Impact of RBI’s Penal Charges Regulations
In Q2, the Reserve Bank of India (RBI) introduced new penal charge regulations, which affected banks’ financial results. Under these guidelines, banks can no longer classify penalties for missed loan repayments as “penal interest” to be added to the loan’s interest rate. Instead, penalties must be recorded as “penal charges” under non-interest income.
These changes had a noticeable effect on banks’ NIMs, particularly among public sector banks. Private banks reported higher net interest income (NII) growth, ranging from 5% to 25%, while state-owned banks saw NII growth between 5% and 20%. Union Bank of India (UBI), for instance, noted an 11 basis-point decline in its NIM due to these revised guidelines.
Improved Asset Quality
Both private and state-owned banks reported gains in asset quality, an indicator of financial stability and recovery efficiency. Measured by net NPA ratios, asset quality reflects a bank’s capacity to recover defaulted loans. Lower NPA ratios signify stronger recovery performance, and state-owned banks reported net NPA ratios between 0.20% and 0.98%, while private banks’ NPA ratios ranged from 0.2% to 1.50% as of September 30.

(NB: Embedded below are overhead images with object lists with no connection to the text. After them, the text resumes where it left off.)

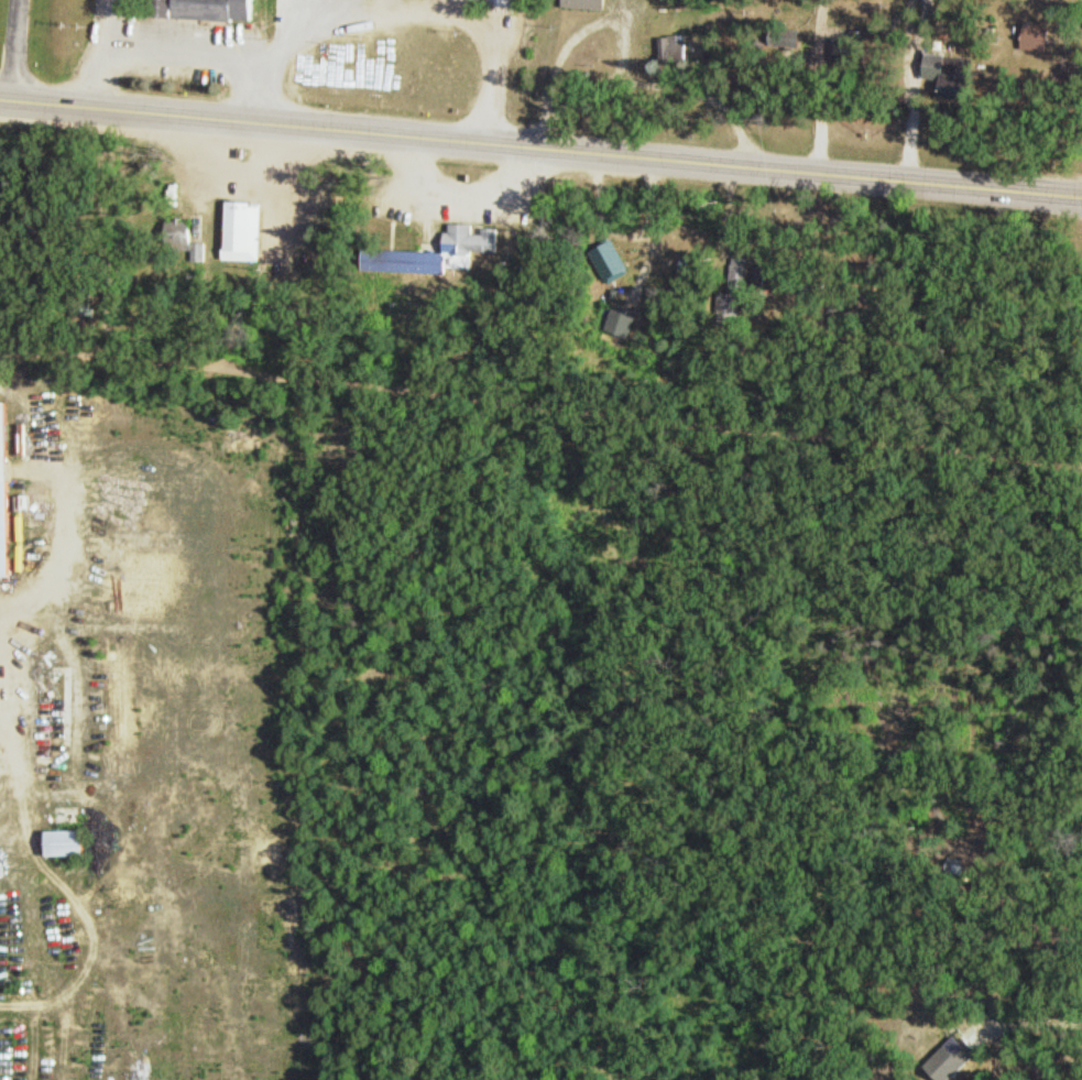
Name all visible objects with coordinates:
building: (505, 2)
building: (164, 6)
building: (215, 7)
building: (1036, 37)
parking lot: (167, 48)
road: (14, 49)
building: (673, 49)
building: (848, 49)
road: (649, 80)
road: (541, 147)
building: (246, 229)
building: (463, 244)
building: (733, 296)
road: (541, 405)
building: (6, 489)
building: (70, 842)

Significant Debt Recoveries in Q2
During the quarter, several public banks made substantial recoveries from accounts under resolution by the National Company Law Tribunal (NCLT). Bank of Baroda (BoB) recovered Rs 2,525 crore from written-off accounts in Q2, a significant rise from Rs 554 crore in the previous quarter. Similarly, Punjab National Bank (PNB) recovered Rs 1,976 crore, with Rs 1,000 crore sourced from NCLT accounts.
Looking Ahead
These positive Q2 results suggest that state-owned banks are on a promising path, but consistent performance will require a focus on long-term strategy and operational efficiency. As the financial year progresses, maintaining the momentum will depend on effective lending strategies, controlled deposit costs, and sustained debt recovery efforts. The substantial gains in profitability and asset quality achieved by state-owned banks indicate strong underlying fundamentals, though adaptable strategies will be essential for continued success.